El argumento detrás de esta orden radica en la falta de regulación de las casas de apuestas en línea en Chile. Manuel Zárate Campos, Jefe de la División Jurídica de la Superintendencia de Casinos de Juego (SCJ), la entidad encargada de supervisar los juegos de azar en el país, respaldó la medida al afirmar que no existe una ley que permita ni regule estas plataformas. Según él, las únicas entidades autorizadas para operar ciertos juegos de azar en línea son la Lotería de Concepción, Polla Chilena de Beneficencia S.A. y Teletrak.

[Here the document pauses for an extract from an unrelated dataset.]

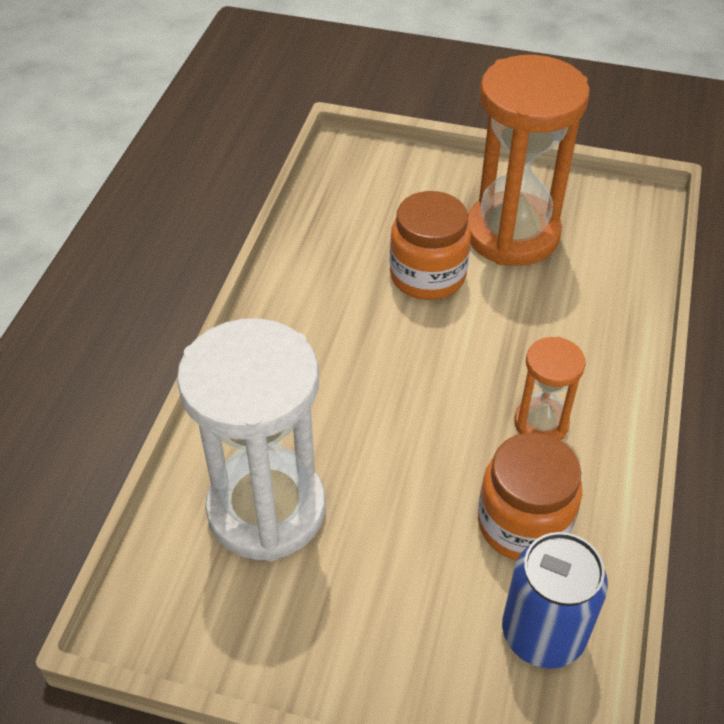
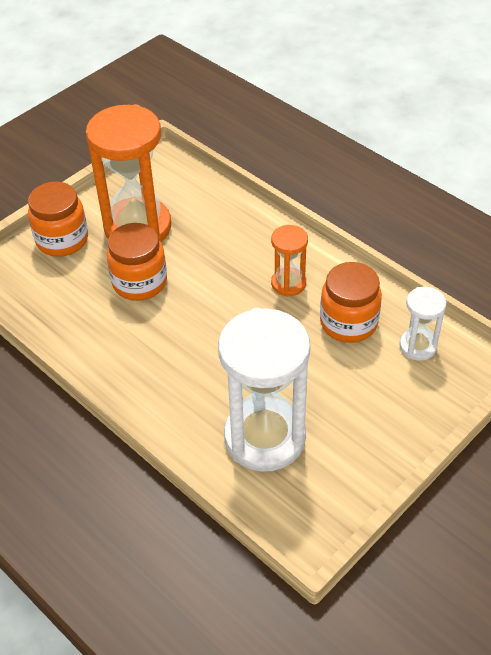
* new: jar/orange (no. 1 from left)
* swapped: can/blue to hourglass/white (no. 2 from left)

«Son contratos que han sido celebrados con un objeto ilícito», dijo en una entrevista con TVN. Zárate Campos subrayó que, en general, los juegos de azar en Chile están prohibidos, a menos que exista una ley que los habilite. Por lo tanto, considera que las casas de apuestas están operando en un vacío legal. Según él, la decisión del gobierno de poner fin a los contratos con estas casas de apuestas es completamente legal y está dentro de las facultades del Ministerio de Justicia.

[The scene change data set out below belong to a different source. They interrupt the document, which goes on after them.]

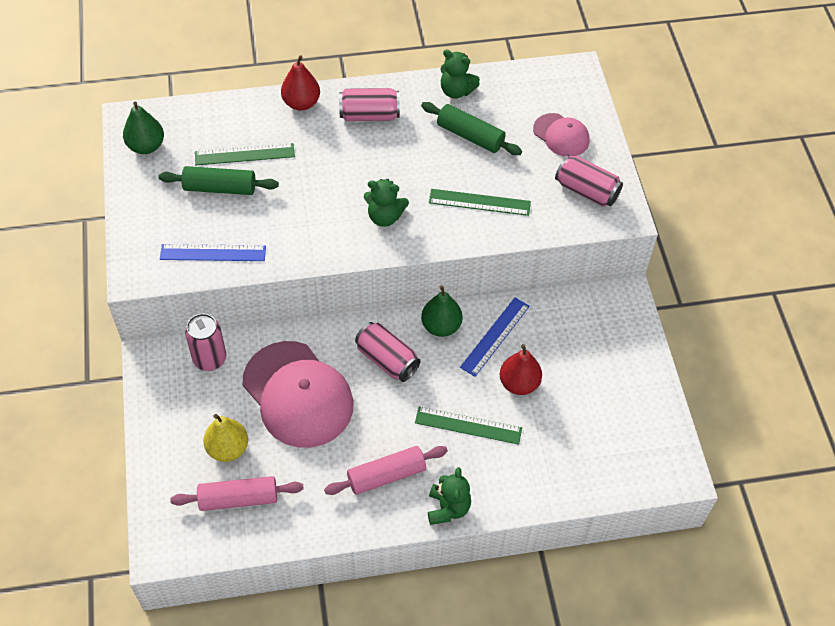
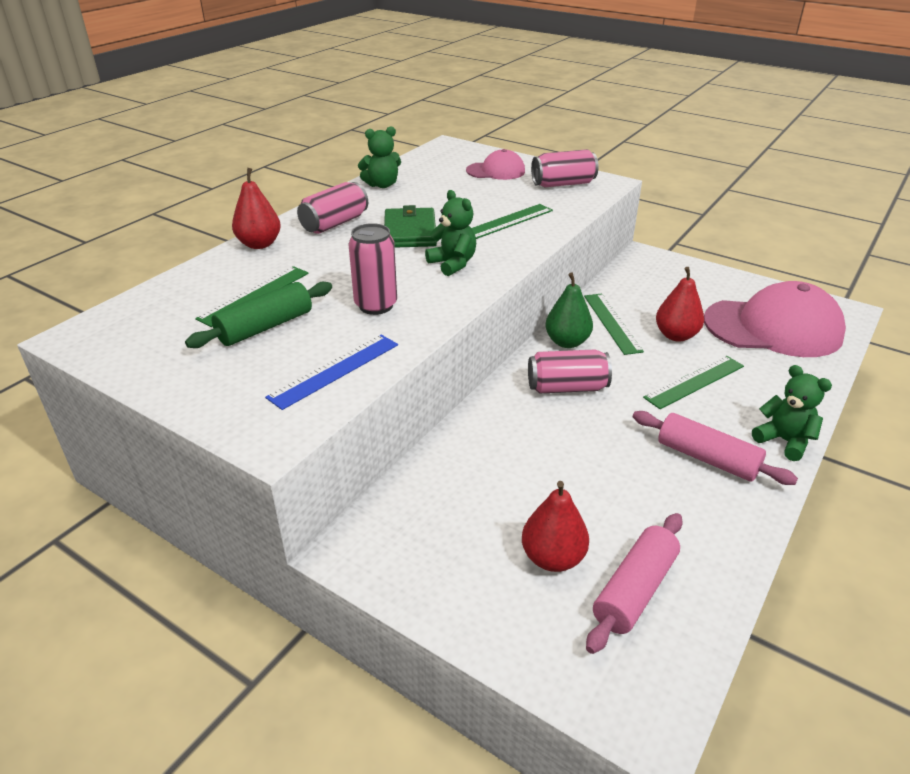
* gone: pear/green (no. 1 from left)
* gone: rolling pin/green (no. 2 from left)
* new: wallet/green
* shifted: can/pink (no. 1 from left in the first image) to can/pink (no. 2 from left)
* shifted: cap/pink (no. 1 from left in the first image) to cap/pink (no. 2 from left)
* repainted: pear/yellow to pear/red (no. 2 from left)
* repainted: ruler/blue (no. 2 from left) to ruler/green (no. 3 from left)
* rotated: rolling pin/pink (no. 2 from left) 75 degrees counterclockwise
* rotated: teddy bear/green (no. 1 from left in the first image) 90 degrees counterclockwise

Sin embargo, no todos están de acuerdo con esta evaluación. Carlos Baeza, abogado asesor de plataformas de apuestas en línea como Betano, Betsson, Coolbet y Latamwin, argumenta que la operación de estas plataformas es completamente legal y que no existe ninguna norma que las prohíba. Alega que la falta de regulación no las hace ilegales, y cita un proyecto de ley presentado por el Ministerio de Hacienda que busca establecer un marco regulatorio para estas actividades.
La controversia sobre esta orden del gobierno sigue creciendo, y el debate sobre la regulación de las casas de apuestas en línea en Chile está lejos de llegar a su fin. Mientras tanto, la ANFP enfrenta una decisión difícil que podría tener un impacto significativo en el mundo del fútbol chileno.